- [Text provided]

It didn't stay 0-0 for long.
Haavard Flo got on the end of a cross. 1-0 Norway. Get another couple of jugs in. We're going to need them.
20 minutes later and Scotland were level. Was it a long ball or a searching pass from David Weir? It didn't matter a jot as Craig Burley latched on to it and got the equaliser.
How we needed that. Finally something to show for our chances. Get another couple of jugs in.
And 1-1 it stayed. Maybe we needed more. Maybe we should have got more. But we were hanging on. And twice we'd come from behind. Was there finally a hint of resilience about a Scottish World Cup team.
Into the final game. As it stood Brazil had qualified on six points, Norway had two points from two draws and Scotland and Morocco a point each.
Beat Morocco and hope Norway get no better than a draw against Brazil. Not easy but not impossible. The reward would be the second round at just the eighth time of asking.

- [Requirements]
a - In the match recap, who scored Scotland's equalizer against Norway?
b - Print the match recap starting at the words "20 minutes later" and stopping after "time of asking.".
The material after this text plays no part in what you're asked to do.

- [Given data]
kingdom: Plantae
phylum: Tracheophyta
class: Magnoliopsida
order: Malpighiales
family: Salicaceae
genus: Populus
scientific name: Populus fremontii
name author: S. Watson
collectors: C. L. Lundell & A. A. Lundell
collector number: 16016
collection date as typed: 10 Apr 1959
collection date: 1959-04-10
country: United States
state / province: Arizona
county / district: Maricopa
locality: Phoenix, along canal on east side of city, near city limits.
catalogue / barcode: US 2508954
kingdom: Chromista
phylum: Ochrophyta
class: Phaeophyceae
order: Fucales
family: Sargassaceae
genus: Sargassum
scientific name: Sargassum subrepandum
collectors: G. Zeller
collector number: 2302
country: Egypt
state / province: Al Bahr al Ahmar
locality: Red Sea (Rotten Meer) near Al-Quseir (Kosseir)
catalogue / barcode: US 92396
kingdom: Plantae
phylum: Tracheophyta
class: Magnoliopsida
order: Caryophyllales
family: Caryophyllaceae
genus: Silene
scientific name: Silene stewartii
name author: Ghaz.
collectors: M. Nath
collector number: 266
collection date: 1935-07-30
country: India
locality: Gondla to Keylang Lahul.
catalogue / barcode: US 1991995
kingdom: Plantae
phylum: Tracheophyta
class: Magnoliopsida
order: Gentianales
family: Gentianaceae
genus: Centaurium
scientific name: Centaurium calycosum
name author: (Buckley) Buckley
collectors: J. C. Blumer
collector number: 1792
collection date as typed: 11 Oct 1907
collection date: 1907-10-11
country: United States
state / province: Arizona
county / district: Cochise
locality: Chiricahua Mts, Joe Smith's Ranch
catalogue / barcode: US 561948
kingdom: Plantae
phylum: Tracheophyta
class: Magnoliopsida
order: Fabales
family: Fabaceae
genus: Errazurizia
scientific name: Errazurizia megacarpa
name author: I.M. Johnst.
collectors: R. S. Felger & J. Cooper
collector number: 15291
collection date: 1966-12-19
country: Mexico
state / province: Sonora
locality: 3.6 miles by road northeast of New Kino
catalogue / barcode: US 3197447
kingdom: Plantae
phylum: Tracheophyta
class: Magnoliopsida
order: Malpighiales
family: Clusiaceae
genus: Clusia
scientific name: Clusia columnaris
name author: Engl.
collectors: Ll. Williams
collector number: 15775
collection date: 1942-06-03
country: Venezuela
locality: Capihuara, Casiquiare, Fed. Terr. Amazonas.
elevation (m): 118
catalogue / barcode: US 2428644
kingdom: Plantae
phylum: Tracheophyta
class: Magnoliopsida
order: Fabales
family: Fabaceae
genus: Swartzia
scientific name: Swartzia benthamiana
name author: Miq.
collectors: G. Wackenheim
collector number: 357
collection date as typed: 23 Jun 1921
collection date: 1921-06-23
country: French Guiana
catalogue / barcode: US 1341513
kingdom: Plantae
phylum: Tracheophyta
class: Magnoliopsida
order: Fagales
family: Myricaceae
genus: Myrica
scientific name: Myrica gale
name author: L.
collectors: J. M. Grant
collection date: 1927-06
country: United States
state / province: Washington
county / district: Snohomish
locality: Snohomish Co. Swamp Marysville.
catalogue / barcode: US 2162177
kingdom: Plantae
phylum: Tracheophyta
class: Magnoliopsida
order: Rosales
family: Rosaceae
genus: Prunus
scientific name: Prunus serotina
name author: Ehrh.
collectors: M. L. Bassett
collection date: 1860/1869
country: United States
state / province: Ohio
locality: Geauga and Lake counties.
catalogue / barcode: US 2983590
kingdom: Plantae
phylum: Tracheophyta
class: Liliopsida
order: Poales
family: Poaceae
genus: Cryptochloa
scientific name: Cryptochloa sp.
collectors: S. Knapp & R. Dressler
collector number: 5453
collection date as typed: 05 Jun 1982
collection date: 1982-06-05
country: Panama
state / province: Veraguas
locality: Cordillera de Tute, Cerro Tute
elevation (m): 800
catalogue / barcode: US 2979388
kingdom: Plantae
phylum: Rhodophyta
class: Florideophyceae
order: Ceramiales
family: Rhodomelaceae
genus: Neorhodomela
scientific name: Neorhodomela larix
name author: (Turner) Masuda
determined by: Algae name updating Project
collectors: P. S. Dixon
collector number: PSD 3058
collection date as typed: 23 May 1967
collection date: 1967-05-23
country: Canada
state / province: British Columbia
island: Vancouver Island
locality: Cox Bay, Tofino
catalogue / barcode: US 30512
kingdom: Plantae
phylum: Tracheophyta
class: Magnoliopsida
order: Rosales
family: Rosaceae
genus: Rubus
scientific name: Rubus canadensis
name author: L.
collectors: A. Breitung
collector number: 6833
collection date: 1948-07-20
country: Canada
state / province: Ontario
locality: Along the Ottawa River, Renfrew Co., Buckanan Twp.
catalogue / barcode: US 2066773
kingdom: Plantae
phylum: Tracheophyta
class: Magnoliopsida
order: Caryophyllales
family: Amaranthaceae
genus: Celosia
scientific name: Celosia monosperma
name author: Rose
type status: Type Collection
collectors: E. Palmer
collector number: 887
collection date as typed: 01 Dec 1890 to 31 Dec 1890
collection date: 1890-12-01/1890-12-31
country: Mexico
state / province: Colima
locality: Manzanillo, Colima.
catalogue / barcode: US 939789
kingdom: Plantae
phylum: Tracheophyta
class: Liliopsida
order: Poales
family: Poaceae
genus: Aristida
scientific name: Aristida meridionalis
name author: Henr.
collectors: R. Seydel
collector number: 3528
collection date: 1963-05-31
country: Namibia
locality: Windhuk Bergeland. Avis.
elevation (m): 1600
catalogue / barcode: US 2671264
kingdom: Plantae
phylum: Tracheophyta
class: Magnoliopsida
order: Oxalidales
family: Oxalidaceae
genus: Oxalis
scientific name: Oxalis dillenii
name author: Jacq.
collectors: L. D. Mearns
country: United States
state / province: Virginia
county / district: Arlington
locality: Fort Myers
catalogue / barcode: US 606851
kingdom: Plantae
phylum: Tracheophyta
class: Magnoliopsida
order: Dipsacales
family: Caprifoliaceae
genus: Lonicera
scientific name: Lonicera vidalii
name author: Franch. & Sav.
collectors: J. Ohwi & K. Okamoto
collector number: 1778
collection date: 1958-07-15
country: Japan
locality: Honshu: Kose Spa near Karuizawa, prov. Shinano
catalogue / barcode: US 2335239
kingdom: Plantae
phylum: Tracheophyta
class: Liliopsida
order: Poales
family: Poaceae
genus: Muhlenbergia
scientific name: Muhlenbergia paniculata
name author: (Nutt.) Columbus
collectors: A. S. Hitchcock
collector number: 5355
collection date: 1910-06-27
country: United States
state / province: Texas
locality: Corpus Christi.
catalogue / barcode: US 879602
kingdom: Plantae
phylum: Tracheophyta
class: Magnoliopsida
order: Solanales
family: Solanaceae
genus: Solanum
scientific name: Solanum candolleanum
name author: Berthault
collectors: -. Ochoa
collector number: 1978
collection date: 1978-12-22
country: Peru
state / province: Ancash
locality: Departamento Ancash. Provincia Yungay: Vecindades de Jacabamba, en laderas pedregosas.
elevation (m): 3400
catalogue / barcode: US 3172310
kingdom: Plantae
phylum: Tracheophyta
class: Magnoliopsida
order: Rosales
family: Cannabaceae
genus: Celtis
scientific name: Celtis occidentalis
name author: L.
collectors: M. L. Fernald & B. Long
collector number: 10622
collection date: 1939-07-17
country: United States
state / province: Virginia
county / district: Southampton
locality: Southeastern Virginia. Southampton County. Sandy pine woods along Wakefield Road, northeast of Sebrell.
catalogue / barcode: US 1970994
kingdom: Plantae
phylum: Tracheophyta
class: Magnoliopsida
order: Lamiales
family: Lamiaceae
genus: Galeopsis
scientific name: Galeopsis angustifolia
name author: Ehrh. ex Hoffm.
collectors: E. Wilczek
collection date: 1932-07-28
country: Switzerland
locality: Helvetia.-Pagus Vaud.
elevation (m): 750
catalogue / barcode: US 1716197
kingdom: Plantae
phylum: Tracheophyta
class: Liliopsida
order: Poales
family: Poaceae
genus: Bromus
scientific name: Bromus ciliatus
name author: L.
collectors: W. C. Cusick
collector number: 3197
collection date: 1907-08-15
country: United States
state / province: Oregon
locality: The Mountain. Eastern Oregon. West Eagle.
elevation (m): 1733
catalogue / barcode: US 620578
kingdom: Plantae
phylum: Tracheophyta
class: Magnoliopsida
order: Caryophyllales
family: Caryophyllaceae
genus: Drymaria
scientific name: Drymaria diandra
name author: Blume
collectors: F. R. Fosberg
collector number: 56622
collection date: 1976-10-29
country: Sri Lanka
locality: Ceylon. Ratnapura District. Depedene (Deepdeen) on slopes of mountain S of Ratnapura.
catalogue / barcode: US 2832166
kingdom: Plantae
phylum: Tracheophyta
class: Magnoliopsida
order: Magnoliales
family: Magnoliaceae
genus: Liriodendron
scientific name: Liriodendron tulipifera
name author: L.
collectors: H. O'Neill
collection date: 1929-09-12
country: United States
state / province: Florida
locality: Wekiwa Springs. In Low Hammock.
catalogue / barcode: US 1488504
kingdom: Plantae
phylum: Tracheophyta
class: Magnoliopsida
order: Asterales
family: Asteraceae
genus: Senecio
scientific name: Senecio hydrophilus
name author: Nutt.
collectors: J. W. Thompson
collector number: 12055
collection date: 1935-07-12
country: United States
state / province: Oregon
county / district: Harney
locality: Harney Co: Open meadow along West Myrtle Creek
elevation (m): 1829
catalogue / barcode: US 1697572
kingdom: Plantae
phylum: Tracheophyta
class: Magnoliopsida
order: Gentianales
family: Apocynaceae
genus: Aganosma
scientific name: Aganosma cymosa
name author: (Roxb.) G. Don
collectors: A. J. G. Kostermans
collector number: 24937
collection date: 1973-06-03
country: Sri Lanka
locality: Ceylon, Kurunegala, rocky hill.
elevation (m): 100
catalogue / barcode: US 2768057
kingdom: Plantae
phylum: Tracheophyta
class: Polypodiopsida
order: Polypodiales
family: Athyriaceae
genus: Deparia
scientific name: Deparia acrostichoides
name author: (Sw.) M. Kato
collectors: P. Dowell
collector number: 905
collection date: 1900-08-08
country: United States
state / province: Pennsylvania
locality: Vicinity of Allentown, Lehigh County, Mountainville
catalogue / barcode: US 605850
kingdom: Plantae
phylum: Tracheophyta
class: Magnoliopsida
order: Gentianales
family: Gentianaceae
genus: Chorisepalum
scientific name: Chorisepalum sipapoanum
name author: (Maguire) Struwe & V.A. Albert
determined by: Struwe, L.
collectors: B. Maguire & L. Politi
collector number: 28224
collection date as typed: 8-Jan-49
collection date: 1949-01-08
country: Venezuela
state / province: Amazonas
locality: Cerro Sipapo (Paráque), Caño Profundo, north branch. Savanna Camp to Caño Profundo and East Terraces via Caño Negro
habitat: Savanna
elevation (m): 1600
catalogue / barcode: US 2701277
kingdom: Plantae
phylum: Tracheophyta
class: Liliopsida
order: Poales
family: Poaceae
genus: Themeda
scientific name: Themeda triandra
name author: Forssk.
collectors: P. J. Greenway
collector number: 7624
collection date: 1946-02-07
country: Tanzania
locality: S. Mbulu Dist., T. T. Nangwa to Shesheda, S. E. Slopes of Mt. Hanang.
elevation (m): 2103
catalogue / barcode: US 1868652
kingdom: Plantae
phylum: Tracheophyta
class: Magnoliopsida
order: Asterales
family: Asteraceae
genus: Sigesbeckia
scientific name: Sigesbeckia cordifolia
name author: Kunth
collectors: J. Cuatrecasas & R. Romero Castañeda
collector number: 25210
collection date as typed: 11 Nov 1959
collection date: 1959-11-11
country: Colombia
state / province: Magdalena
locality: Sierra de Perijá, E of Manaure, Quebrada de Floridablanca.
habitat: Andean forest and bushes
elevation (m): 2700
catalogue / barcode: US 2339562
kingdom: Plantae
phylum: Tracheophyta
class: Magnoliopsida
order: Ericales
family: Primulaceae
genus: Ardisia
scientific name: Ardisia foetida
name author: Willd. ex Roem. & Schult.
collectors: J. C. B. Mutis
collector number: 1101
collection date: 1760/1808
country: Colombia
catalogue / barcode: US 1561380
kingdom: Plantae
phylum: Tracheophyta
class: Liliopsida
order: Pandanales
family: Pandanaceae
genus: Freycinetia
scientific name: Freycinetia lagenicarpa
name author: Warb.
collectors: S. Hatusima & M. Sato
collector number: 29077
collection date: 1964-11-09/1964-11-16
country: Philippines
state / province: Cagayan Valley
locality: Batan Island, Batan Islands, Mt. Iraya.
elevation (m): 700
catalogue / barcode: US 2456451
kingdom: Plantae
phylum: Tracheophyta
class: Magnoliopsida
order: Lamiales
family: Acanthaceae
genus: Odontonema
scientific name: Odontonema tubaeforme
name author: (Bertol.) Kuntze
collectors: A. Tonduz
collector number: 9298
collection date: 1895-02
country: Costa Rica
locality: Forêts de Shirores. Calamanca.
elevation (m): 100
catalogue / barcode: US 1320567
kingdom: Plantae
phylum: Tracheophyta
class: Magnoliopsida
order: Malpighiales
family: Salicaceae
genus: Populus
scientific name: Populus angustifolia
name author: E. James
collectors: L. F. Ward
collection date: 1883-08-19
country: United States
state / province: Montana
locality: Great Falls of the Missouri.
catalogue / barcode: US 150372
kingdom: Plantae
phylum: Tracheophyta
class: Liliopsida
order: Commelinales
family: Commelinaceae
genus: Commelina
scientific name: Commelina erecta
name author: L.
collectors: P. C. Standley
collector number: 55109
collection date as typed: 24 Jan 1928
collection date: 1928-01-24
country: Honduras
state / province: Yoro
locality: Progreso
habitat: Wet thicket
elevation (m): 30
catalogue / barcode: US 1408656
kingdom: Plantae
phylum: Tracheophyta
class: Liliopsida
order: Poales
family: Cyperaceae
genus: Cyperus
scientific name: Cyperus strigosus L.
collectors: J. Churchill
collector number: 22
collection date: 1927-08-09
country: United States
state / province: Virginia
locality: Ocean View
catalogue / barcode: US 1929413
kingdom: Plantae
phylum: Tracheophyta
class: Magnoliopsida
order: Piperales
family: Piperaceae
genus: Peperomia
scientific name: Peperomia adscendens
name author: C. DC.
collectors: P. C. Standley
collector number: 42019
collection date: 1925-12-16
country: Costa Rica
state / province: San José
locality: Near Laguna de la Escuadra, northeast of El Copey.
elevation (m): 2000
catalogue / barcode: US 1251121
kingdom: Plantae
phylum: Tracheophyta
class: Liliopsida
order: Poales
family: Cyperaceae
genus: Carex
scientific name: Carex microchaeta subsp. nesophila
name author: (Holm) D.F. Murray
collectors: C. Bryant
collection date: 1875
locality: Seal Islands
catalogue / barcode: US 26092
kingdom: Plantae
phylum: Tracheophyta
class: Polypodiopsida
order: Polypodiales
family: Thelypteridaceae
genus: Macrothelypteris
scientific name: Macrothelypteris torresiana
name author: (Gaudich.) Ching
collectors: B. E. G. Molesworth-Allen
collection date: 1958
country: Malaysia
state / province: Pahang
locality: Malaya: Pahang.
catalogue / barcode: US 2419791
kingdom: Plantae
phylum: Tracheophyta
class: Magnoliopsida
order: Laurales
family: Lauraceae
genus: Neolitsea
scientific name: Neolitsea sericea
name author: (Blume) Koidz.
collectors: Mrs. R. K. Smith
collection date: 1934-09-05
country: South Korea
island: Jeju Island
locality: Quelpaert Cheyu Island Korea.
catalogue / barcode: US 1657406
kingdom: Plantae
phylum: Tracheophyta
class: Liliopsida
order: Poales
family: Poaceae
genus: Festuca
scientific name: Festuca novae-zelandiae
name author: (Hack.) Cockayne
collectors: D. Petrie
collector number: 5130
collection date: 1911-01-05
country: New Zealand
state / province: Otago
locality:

- [The results]
a - Craig Burley

b -
20 minutes later and Scotland were level. Was it a long ball or a searching pass from David Weir? It didn't matter a jot as Craig Burley latched on to it and got the equaliser.
How we needed that. Finally something to show for our chances. Get another couple of jugs in.
And 1-1 it stayed. Maybe we needed more. Maybe we should have got more. But we were hanging on. And twice we'd come from behind. Was there finally a hint of resilience about a Scottish World Cup team.
Into the final game. As it stood Brazil had qualified on six points, Norway had two points from two draws and Scotland and Morocco a point each.
Beat Morocco and hope Norway get no better than a draw against Brazil. Not easy but not impossible. The reward would be the second round at just the eighth time of asking.